(continuation of this post: http://www.polarjetstream.com/2017/07/proposed-metric-calandar.html )
Ways to identify the day in Metric:
-Year, doy (day of year)
-Year, month, dom (day of month)
-Year, woy (week of year) (woy 1.0 = doy 10, woy 2.2 = doy 22)
Possible work and off days using a metric week.
Gregorian
71%: 5 work days, 2 off days
Metric
80%: 8 works days then 2 off days OR 4 work days then 1 off day then 4 work days then 1 off day
70%: 7 work days then 3 off days OR 4 work days then 2 off days then 3 work days then 1 off day (not symmetrical)
60%: 6 work days then 4 off days OR 3 work days then 2 off days then 3 work days then 2 off days
I'd prefer 3 ON 2 OFF 3 ON 2 OFF
-5 to 8 contiguous work days seems excessive
-4 contiguous works days seems OK, but the corresponding 1 off day seems insufficient.

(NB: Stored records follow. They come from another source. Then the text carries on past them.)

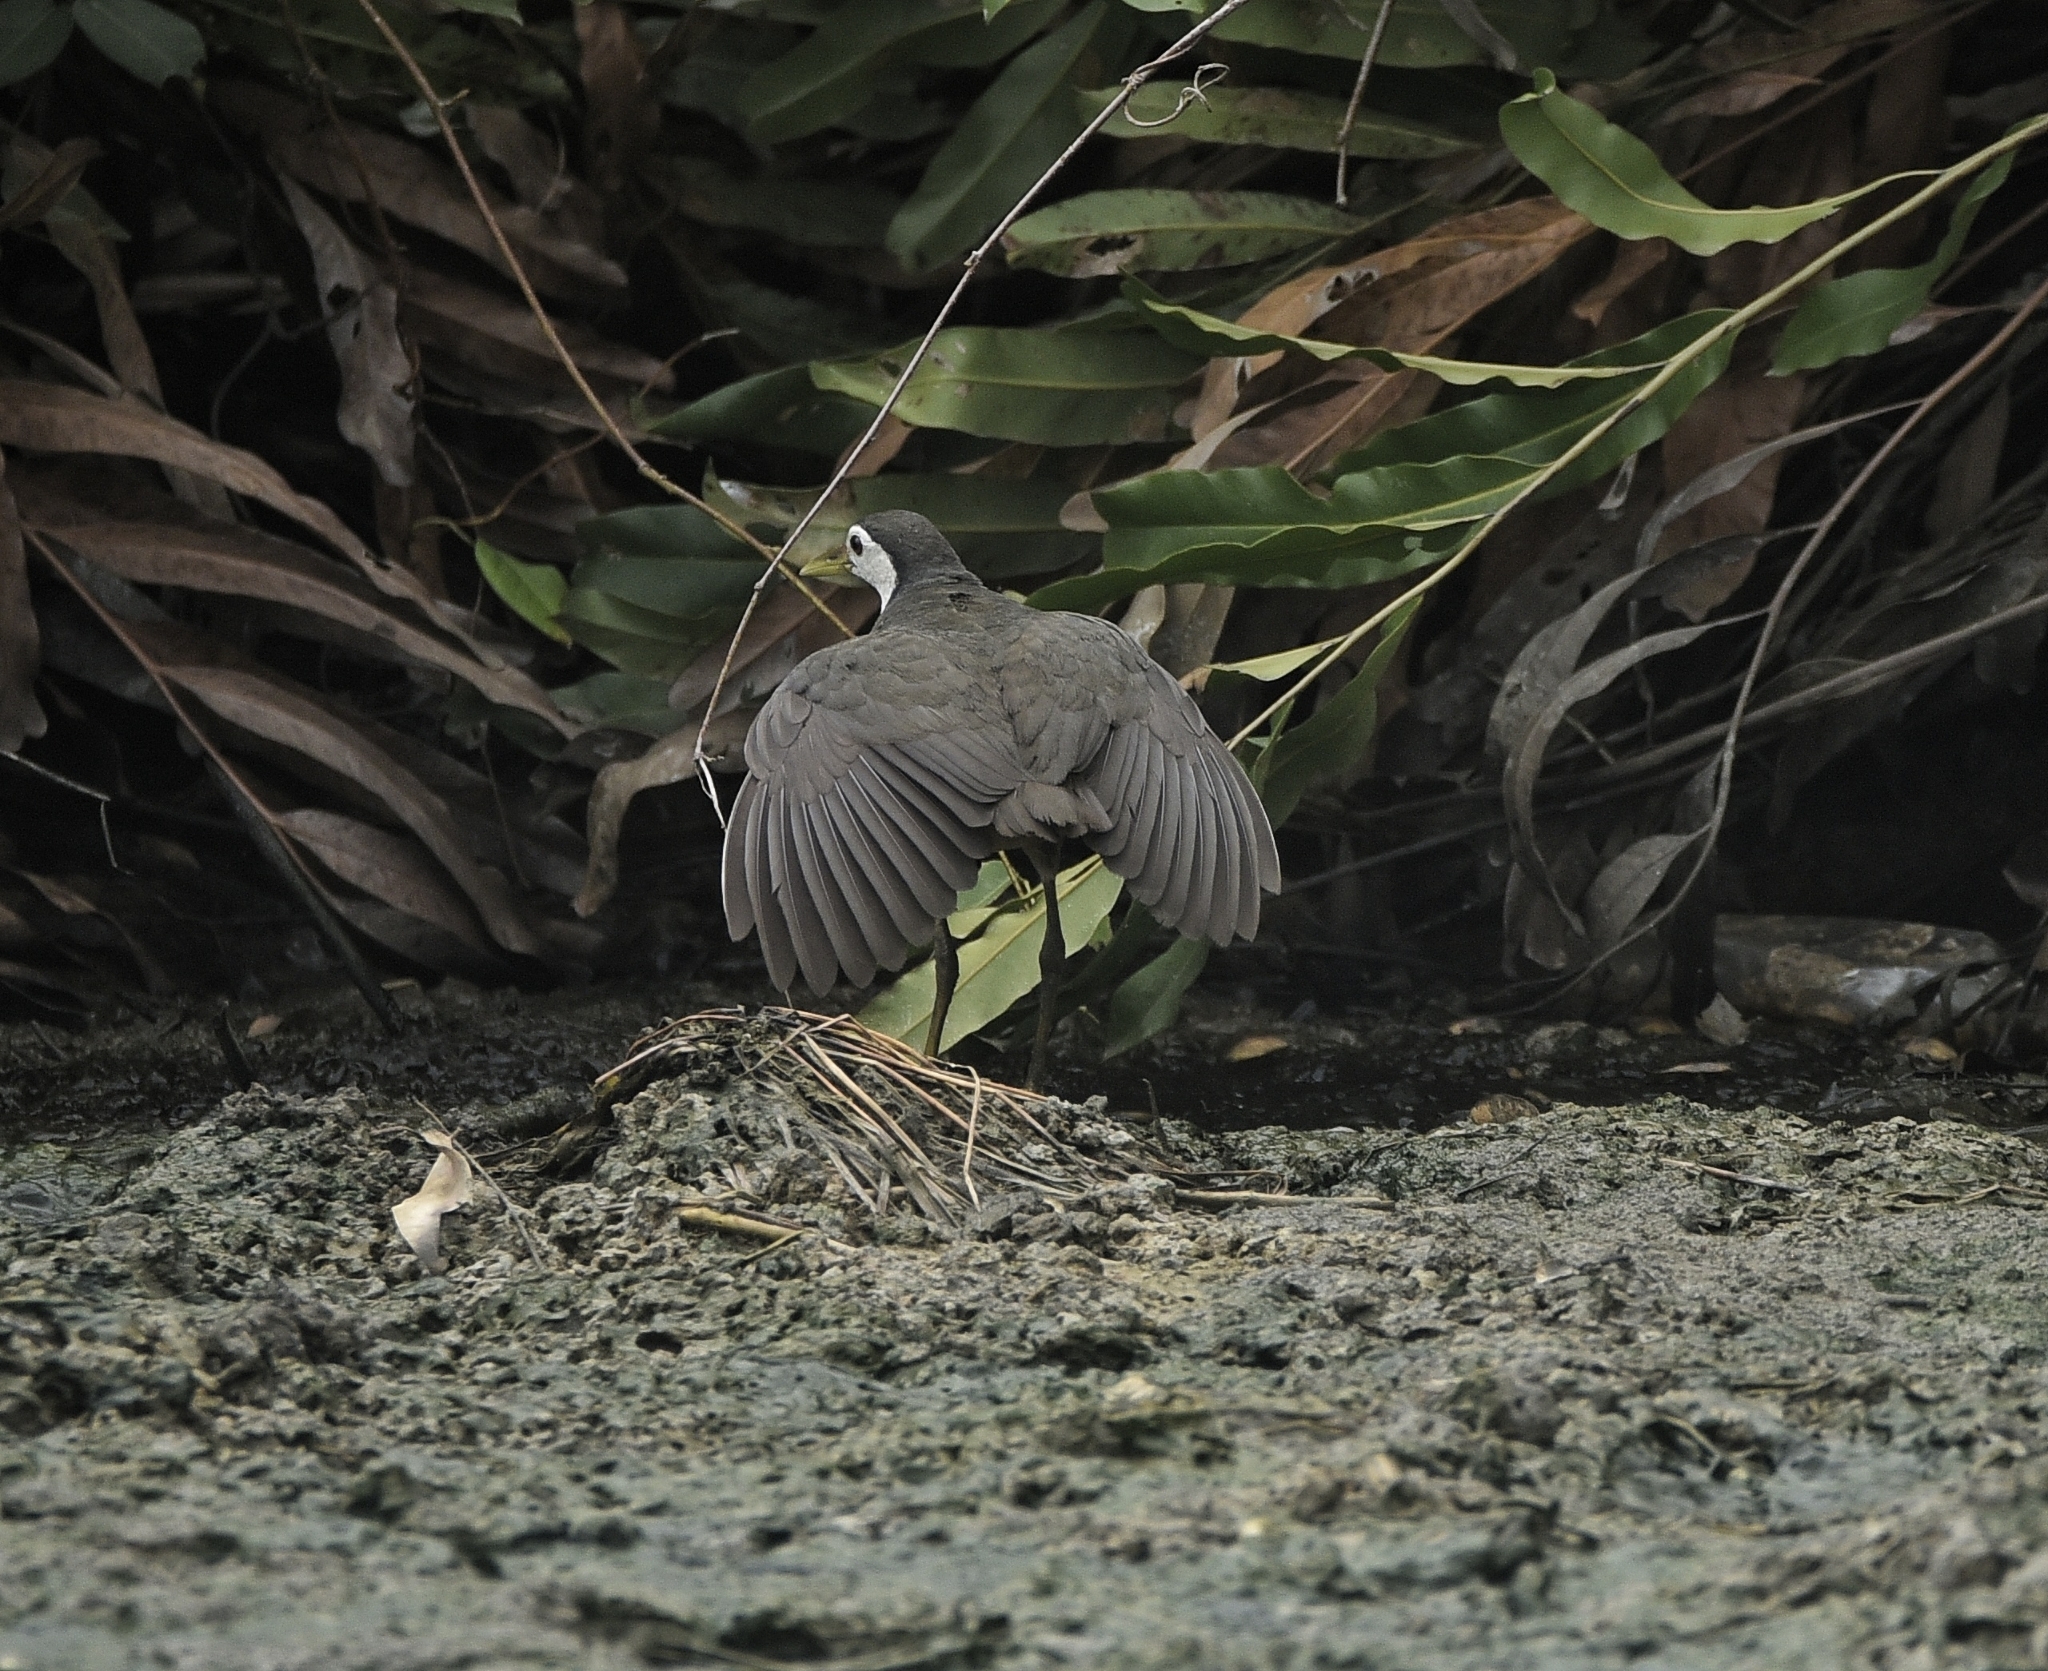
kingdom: Animalia
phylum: Chordata
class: Aves
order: Gruiformes
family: Rallidae
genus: Amaurornis
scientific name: Amaurornis phoenicurus
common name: White-breasted waterhen
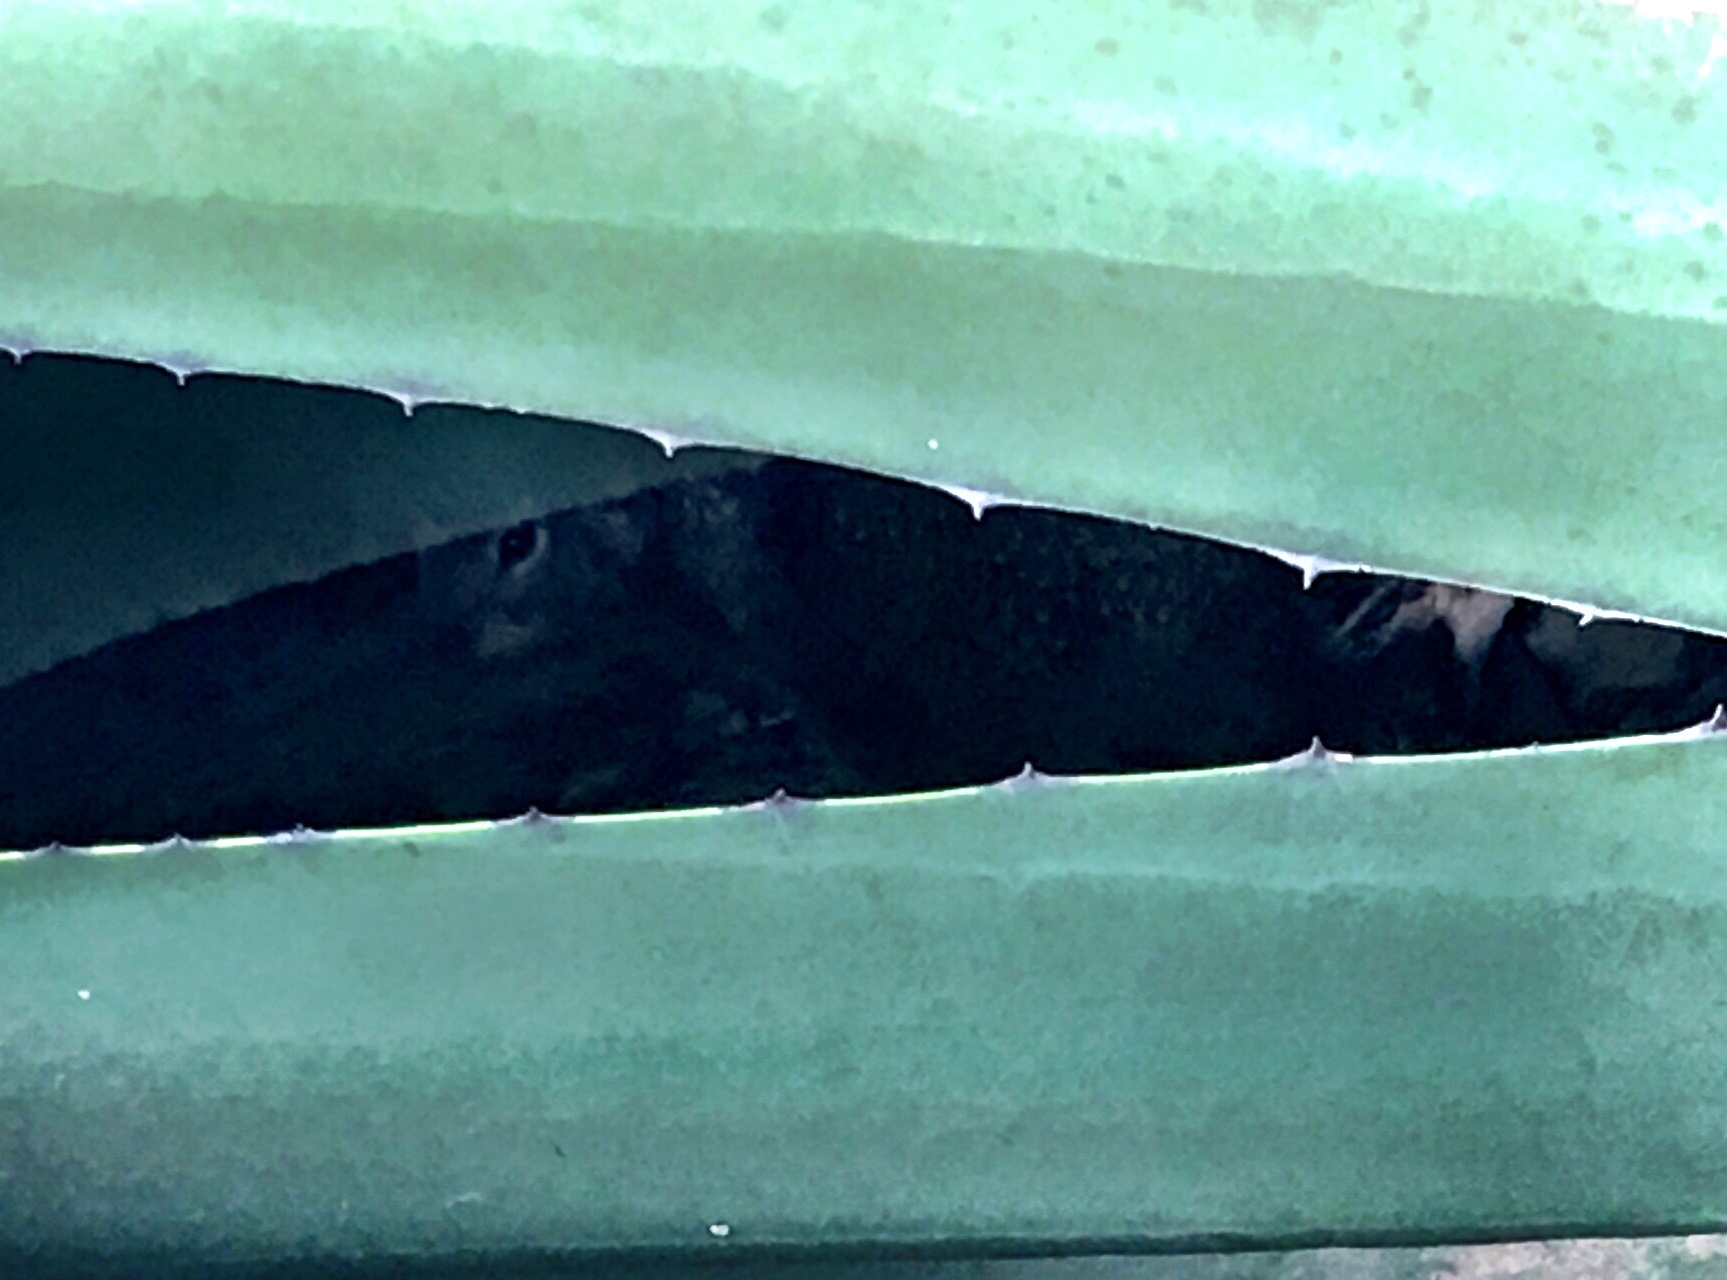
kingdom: Animalia
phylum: Chordata
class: Mammalia
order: Rodentia
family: Sciuridae
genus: Otospermophilus
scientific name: Otospermophilus beecheyi
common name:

One way to look at it is splitting the week into 2 mini weeks
1st half: OFF ON ON ON OFF, 2nd half: OFF ON ON ON OFF
2 other ways (shifted)
1st half: OFF OFF ON ON ON 2nd half: OFF OFF ON ON ON
1st half: ON ON ON OFF OFF 2nd half: ON ON ON OFF OFF
Holidays
Gregorian Oct 31 (Halloween) occurs mid week of the first week of Metric November. I suppose holidays could continue to be held in terms of Gregorian and translated (via doy) to Metric, instead of converted (last day of Metric Oct is Gregorian Oct 26/27.)
Adoption
Replacing the Gregorian system any time soon doesn't seem likely. However with dynamically generated calendars using computers having multiple calendar system being used in parallel seems reasonable. Year and day of year (doy) remains the same between the 2 systems for easy translations, so year/doy would be a good way to note dates. Both year and doy are based on Earth (spin around it's own axis and rotate around the Sun.)